My haemoglobin is now 11.4 in week of gestation 19. A friend of mine has 7.8. Do I have to take ferrum? Is there a haemoglobin-limit?

It is probable that from now on your hemoglobin concentration will decrease. The placenta - which is 'the advocate of the baby' - will send you hormonal messages so that you dilute your blood in order to make it more fluid. Your blood volume will increase dramatically (up to 40% to 50%). Although you'll still have the same amount of hemoglobin available, its concentration in your blood will be lower if the placenta is working well. The most authoritative published study on this issue involved more than 150 000 thousands births (Steer P, Alam MA, Wadsworth J, Welch A. Relation between maternal haemoglobin concentration and birth weight in different ethnic groups. BMJ 1995; 310: 389-91). According to this huge study a hemoglobin concentration between 8.5 and 9.5 during the second half of a pregnancy is associated with the best possible birth outcomes. Furthermore, when the hemoglobin concentration fails to fall below 10.5 there is an increased risk of low birth weight, premature birth and pre-eclampsia.

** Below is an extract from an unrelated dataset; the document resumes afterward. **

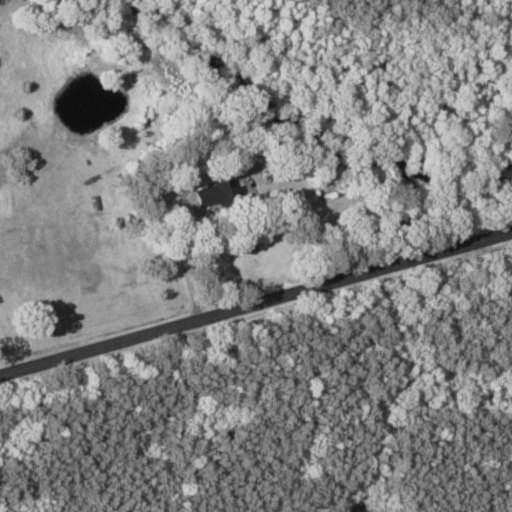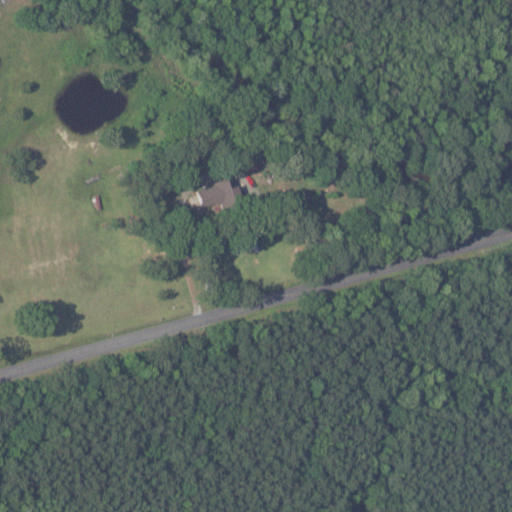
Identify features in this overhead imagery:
building: (214, 193)
road: (256, 304)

 The regrettable consequence of misinterpreting this test is that, all over the world, millions of pregnant women are wrongly told that they are anemic and are given iron supplements. There is a tendency both to overlook the side effects of iron (constipation, diarrhea, heartburn, etc.) and to forget that iron inhibits the absorption of such an important growth factor as zinc. Furthermore, iron is a powerful oxidative substance that can exacerbate the production of free radicals. The disease pre-eclampsia is associated with an 'oxidative stress'. Pregnant women need antioxidants (provided in particular by fruit and vegetable) rather than oxidative substances.

You should print the abstract of the study I mentioned (you'll find it via PubMed, for example) in order to be in a position to discuss with practitioners who might tell you that you are anemic and that you need iron supplements. Don't take iron supplements as long as your iron deficiency has not been proven by specific tests (ferritine in particular).

I cannot comment on the hemoglobin concentration of your friend, first because I don't know if she is at the beginning or at the end of her pregnancy, and also because data regarding her lifestyle and data provided by a clinical exam should prevail upon the results of one laboratory test; this test should probably be repeated and completed, according to the context.